[[ Text shown open ]]
Ivey and Sun’s primary argument against these requested damages is based on the premise that them edge-sorting technique and first card knowledge did not guarantee that they would win because they had to rely upon chance for the next three to five cards. The Court rejects Ivey and Sun’s proposition that because edge-sorting is not foolproof, Borgata cannot establish its damages with the requisite degree of certainty.

First, this argument ignores the very nature of restitution damages. Ivey and Sun’s argument focuses on what might have happened in the future. The remedy of status quo ante, by definition, returns the parties to past, restoring the parties to the position they held before the voided contract was entered into.

Second, the application of the remedy should not turn on whether the defendants were successful in their scheme. The standard set odds for Baccarat is 1.06% or 1.24% in the house’s favor, depending on the bet. Although there may be some dispute over the degree that edge-sorting shifts the odds, the defendants cannot deny that the whole purpose of edge-sorting is to shift the odds to a player’s favor from the odds established to favor the casino. As explained in the Court’s October 21, 2016 Opinion, allowing a player to unilaterally adjust the odds of a casino game in his favor—to any degree—would violate the essential purpose of legalized gambling. (Docket No. 107 at 17.) Moreover, it is clear the scheme did work as intended. The defendants not only shifted the odds to them favor, it is undisputed they won and won big.

In sum, the Court agrees with Borgata that both Borgata and Ivey and Sun should be returned to their pre-contract positions. This remedy does not turn on whether the defendants were fully successful or only partially so in the scheme they concocted. It turns, rather, on voiding a contract that was tainted from the beginning and breached as soon as it was executed.

Ivey and Sun’s financial position after their four days of play at Borgata, when accounting for the front money, chips redeemed for cash, and Craps winnings and losses, is clearly and precisely documented and undisputed as to amount. Borgata is therefore entitled to the return of all of Ivey and Sun’s winnings, including *221the sum Ivey won at Craps following his Baccarat play.6

The Court does not find, however, that Borgata is entitled to the value of the “comps” provided to Ivey and Sun, even though Borgata expended those sums in connection with the Baccarat games which violated the CCA. The very nature of “comps” is that there is no expectation the recipient must return those goods or services if the casino does not obtain some or all of its anticipated benefits. Borgata’s “comps” to Ivey and Sun were provided for many reasons, including to entice a celebrity gambler to its casino to attract more patrons, and to endeavor to win presumably large sums from a high roller. Because the “comps” were not tied to an obligation that Ivey win or lose, or do anything in particular except to visit Bor-gata, Borgata is not entitled to the return of the value of those “comps” as part of its breach of contract damages.
[[ Text shown closed ]]
[[ Information given open ]]
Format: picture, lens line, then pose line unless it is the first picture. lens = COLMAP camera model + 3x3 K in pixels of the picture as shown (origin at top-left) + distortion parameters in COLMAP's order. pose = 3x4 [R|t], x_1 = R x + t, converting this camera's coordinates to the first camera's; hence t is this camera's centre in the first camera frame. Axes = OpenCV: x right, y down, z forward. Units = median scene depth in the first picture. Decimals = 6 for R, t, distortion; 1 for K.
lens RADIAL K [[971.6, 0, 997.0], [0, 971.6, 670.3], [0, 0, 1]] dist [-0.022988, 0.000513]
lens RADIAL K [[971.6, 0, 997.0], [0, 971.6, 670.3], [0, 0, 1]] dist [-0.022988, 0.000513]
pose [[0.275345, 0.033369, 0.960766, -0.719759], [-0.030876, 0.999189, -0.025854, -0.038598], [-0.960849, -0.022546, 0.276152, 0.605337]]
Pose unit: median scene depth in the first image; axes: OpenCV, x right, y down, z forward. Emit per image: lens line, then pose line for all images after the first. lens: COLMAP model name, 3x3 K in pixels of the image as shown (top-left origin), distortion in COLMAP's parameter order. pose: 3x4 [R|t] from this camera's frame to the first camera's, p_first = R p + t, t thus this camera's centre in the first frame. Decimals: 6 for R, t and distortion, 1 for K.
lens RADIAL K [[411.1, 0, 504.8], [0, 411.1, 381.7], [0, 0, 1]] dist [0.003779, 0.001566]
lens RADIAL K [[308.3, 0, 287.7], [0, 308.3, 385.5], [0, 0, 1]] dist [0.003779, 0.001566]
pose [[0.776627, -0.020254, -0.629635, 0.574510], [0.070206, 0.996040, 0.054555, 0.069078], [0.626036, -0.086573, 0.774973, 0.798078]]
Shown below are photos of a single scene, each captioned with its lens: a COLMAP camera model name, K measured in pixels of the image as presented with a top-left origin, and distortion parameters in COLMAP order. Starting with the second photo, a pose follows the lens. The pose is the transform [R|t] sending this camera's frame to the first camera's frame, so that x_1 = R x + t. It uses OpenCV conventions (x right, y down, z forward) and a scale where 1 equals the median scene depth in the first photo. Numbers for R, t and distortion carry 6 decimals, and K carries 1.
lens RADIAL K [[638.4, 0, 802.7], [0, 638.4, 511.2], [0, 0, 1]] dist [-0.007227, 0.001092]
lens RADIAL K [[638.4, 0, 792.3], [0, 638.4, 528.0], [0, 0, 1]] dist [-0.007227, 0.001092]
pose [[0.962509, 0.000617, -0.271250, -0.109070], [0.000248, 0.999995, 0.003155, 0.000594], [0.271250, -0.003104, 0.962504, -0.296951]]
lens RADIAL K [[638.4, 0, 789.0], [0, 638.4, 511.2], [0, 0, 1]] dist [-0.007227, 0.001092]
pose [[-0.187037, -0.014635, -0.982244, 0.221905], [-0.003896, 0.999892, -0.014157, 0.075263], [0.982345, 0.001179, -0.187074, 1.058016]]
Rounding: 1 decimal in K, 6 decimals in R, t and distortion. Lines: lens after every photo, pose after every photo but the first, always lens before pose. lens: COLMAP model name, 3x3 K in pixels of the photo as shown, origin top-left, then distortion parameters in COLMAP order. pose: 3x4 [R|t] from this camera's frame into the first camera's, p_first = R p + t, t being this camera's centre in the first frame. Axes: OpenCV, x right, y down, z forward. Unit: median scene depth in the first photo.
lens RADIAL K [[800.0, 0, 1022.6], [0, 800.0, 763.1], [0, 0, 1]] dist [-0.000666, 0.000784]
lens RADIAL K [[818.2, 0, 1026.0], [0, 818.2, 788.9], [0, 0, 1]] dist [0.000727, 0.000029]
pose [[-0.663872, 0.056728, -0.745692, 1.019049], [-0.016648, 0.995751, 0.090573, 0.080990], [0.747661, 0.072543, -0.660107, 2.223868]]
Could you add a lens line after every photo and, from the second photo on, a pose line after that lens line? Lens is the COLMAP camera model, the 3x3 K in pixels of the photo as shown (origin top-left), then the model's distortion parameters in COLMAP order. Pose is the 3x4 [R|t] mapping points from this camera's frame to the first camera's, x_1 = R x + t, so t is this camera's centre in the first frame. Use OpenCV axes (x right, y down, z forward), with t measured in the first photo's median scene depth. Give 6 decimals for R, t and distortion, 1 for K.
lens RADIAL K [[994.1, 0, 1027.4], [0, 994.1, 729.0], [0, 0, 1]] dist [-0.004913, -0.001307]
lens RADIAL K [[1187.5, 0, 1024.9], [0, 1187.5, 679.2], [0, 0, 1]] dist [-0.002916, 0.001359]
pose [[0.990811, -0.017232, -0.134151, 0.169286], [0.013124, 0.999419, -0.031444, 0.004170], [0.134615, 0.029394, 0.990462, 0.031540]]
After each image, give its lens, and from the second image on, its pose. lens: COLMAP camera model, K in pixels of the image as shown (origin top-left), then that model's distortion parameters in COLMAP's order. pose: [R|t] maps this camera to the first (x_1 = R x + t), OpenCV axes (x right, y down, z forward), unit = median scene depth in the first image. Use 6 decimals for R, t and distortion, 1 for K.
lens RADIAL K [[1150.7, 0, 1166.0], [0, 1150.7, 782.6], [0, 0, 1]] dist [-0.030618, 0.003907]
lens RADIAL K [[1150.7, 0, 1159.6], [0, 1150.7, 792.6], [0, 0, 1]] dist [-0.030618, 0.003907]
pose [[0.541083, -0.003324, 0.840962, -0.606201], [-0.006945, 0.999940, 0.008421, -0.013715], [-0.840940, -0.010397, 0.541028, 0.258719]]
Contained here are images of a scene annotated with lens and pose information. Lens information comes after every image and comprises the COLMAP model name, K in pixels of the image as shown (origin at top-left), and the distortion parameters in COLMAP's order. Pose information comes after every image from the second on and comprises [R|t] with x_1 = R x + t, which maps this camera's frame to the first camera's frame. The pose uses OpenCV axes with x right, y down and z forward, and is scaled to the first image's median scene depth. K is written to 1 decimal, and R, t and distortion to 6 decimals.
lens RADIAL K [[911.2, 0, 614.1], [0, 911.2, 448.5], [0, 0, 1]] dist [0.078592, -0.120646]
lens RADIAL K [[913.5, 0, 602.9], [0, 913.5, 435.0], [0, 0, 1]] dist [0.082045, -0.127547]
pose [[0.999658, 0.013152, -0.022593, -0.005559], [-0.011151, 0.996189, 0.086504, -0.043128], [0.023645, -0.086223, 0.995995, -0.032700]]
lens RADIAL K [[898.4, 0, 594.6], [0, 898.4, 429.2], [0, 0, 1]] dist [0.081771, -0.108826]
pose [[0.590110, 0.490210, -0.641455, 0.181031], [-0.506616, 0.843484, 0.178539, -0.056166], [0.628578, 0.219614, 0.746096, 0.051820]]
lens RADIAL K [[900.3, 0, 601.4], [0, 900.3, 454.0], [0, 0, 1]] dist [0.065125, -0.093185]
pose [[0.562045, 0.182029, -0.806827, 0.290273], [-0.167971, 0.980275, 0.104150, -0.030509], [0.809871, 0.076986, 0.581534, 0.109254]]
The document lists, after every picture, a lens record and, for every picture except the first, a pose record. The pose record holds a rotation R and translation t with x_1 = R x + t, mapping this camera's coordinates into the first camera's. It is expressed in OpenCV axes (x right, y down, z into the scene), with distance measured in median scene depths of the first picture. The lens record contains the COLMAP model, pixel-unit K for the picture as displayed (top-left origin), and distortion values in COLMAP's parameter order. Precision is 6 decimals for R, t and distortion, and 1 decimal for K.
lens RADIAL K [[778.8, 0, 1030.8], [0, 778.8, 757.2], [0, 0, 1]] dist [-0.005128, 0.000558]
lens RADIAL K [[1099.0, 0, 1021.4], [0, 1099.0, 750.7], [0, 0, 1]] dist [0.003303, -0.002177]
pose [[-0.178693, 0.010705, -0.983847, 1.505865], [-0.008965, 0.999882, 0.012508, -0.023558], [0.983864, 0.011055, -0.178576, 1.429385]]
[[ Information given closed ]]
Tasks
1. In the court opinion text, what are the standard set odds for Baccarat?
2. Locate every line in the records that contains the word "unless" and copy each of those lines. Case counts.

Set of answers
1. 1.06% or 1.24% in the house's favor, depending on the bet.

2.
Format: picture, lens line, then pose line unless it is the first picture. lens = COLMAP camera model + 3x3 K in pixels of the picture as shown (origin at top-left) + distortion parameters in COLMAP's order. pose = 3x4 [R|t], x_1 = R x + t, converting this camera's coordinates to the first camera's; hence t is this camera's centre in the first camera frame. Axes = OpenCV: x right, y down, z forward. Units = median scene depth in the first picture. Decimals = 6 for R, t, distortion; 1 for K.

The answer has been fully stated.